• EXERCISE GOAL: Among the records below, find each line bearing the word "eScholarship" and copy it.

• SOURCE MATERIAL:
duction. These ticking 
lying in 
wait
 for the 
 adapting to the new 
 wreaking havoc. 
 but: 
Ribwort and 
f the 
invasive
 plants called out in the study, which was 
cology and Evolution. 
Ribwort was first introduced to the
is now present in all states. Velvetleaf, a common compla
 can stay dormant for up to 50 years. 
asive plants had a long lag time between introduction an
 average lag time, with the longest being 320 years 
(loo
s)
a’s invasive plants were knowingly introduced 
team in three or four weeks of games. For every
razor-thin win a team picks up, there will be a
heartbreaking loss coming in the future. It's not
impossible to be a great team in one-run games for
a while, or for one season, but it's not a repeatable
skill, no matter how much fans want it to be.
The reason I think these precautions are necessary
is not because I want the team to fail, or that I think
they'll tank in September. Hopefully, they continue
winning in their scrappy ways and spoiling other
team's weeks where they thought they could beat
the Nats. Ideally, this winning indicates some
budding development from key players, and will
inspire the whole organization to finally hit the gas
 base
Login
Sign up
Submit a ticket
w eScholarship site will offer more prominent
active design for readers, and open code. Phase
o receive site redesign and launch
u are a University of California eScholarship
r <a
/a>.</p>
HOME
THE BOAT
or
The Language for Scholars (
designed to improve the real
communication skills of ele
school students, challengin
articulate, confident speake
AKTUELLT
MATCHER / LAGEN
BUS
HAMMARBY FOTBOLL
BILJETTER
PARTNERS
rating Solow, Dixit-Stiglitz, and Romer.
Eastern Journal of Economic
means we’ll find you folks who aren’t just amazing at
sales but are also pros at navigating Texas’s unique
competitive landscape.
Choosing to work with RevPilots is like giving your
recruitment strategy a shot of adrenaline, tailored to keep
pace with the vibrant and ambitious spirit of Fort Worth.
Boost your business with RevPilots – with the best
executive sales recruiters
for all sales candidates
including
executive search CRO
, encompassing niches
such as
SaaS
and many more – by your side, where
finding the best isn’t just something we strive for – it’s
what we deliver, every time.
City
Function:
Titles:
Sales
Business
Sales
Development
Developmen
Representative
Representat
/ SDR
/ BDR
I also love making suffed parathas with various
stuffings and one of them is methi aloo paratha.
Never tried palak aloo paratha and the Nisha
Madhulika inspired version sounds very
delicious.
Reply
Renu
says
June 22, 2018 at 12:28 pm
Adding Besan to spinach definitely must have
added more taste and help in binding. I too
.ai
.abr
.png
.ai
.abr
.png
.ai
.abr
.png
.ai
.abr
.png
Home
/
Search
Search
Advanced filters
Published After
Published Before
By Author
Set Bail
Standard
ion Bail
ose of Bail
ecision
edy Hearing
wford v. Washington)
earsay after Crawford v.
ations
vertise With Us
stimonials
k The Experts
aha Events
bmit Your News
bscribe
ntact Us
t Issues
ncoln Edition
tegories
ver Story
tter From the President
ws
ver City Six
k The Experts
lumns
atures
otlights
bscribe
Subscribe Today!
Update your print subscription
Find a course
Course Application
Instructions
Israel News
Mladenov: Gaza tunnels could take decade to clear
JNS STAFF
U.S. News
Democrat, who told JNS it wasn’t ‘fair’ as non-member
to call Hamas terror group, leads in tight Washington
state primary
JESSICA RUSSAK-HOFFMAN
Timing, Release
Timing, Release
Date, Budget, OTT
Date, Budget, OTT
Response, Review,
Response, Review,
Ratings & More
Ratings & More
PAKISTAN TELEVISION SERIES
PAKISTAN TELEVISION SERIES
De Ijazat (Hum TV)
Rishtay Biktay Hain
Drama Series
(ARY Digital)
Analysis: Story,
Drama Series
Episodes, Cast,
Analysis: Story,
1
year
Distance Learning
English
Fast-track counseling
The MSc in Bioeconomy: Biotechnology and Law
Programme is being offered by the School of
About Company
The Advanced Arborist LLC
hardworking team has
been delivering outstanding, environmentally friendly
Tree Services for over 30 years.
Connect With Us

• WRITTEN SOLUTION:
w eScholarship site will offer more prominent
u are a University of California eScholarship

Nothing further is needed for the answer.